_Given exercise:_
Answer these questions using the passage on third-party politics below.
(a) How many electoral votes does the passage say are required to become president?
(b) What legal measure does the passage give as an example of protecting abortion rights?
(c) What does the passage name as an egoist framework's greatest weakness?

Passage start

The fact is, Biden has either flat-out ignored the vast majority of his campaign promises, severely under delivered, or offered empty gestures in their stead. For instance, promising to ‘address police misconduct’ is not simply performing more investigations as the justice department did. Extending VA care for veterans doesn’t mean much if the VA still has unfathomably long lines and insufficient support. Claiming to protect abortion rights rings false without taking proper legal measures to protect this right, such as codifying Roe.
And with some of the most crucial issues, such as Palestine or border policy, Biden and Trump seem largely indistinct.
No, to reach for the carrot is to inevitably get the stick later. The key to the cage is what you want. But the fact of the matter is that there is no key, or rather, the way to open up the cage is to throw collective weight to bust the latch.
I know that sounds fake. The idea of community, solidarity, and passion being the key to political determination in America seems almost like a novel idea. It’s so optimistic, it’s saccharine. But this is not to say it’s easy. This is a grueling path that will inevitably take decades, but can tangibly lead to dramatic political change in the United States.
I’ve said several times that the United States is neither Republican nor Democratic, it’s an egoist nation. Individuals are forced to look out for their singular interests under capitalism. Self-preservation is the name of the game here, and it’s what keeps the general public from connecting with the community-at-large. It’s why conservatives are keen on keeping cultural racism alive as neoliberals are often unnecessarily focused on identity politics, rather than holding to an anti-war or anti-corporate stance. Both perspectives ultimately foster self-interest in the way of serving a delusional spin or root cause for our country’s problems that frees constituents from responsibility and active determination.
This, in not as many words, encourages political complacency and egoism. And an egoist framework’s greatest weakness is coordinated and collective action.
Current third-party presidential candidates are not perfect either, though. The most likely of the prospects inspire lukewarm support from the public and the least likely of them elicit confusion or apathy. However, hypothetically, the principal factor is widespread support.
But it’s going to take more than dedicated constituents to unshackle the presidency from the two-party system. It needs a movement, lush within states but widely strewn across the country. It takes candidates for Senate and the House of Representatives that are committed to a singular movement, with organizers providing the support they need. It takes dedication, but one thing it might not take is the popular vote or even the minimum electoral votes.
A third-party presidency will not be won by the votes of the people alone. It would be won by the votes of those within this movement that have been elected to the House and the Senate.
A tie-breaking 270 of 538 electoral votes is required to be president. This is non-negotiable. But if a third-party within an already highly contentious election (such as this one) took even just one state from each party – whether that would be West Virginia/Virginia, Arizona/Kansas, Wisconsin/Iowa, Illinois/Kentucky, or some other two – this could force the vote to go to the newly sworn-in House and Senate to determine the president and vice president, respectively.
Without a political coalition behind a third-party candidate, their defeat would be swift at this point. However, if states already had grassroots movements built to exert substantial influence for that political coalition to be driven by, we could potentially see a third-party president/vice president winning off of less than 20 electoral votes.
It is in this way that partisanship creates the very conditions that would destroy it. As a fallback to political friction, our government procedurally reverts to the political judgment consistent across lower elections. This exposes a huge weakness in the two-party system.
However, effectively running on a third-party ticket on a state ballot is in many ways just as challenging as getting on the ballot for president. And while we may hope that progressive candidates on a Democratic ticket may be open to supporting a political outsider, the establishment would not take kindly to this. Herein lies one of the biggest obstacles to this approach. And it may take years of organizing to ensure each state is allowing third-party candidates to participate under more tenable requirements.
Do I think this can be accomplished during this election cycle? Absolutely not. But it’s important to understand that – however insurmountable political determination outside of our corporatist and pro-war political spectrum seems – the only true obstacle would be the stark inability to connect to one another and take collective and intersectional action.
All power is with the people. That is true, whether they realize it or not.

Passage end
Source material start

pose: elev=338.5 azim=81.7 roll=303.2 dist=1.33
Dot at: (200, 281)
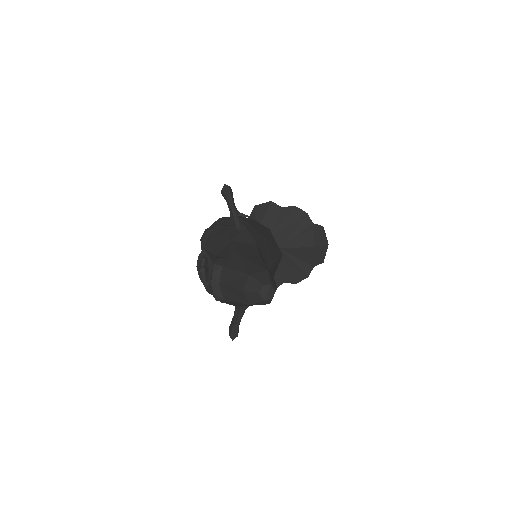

Source material end

_Answer:_
(a) 270 of 538.
(b) Codifying Roe.
(c) Coordinated and collective action.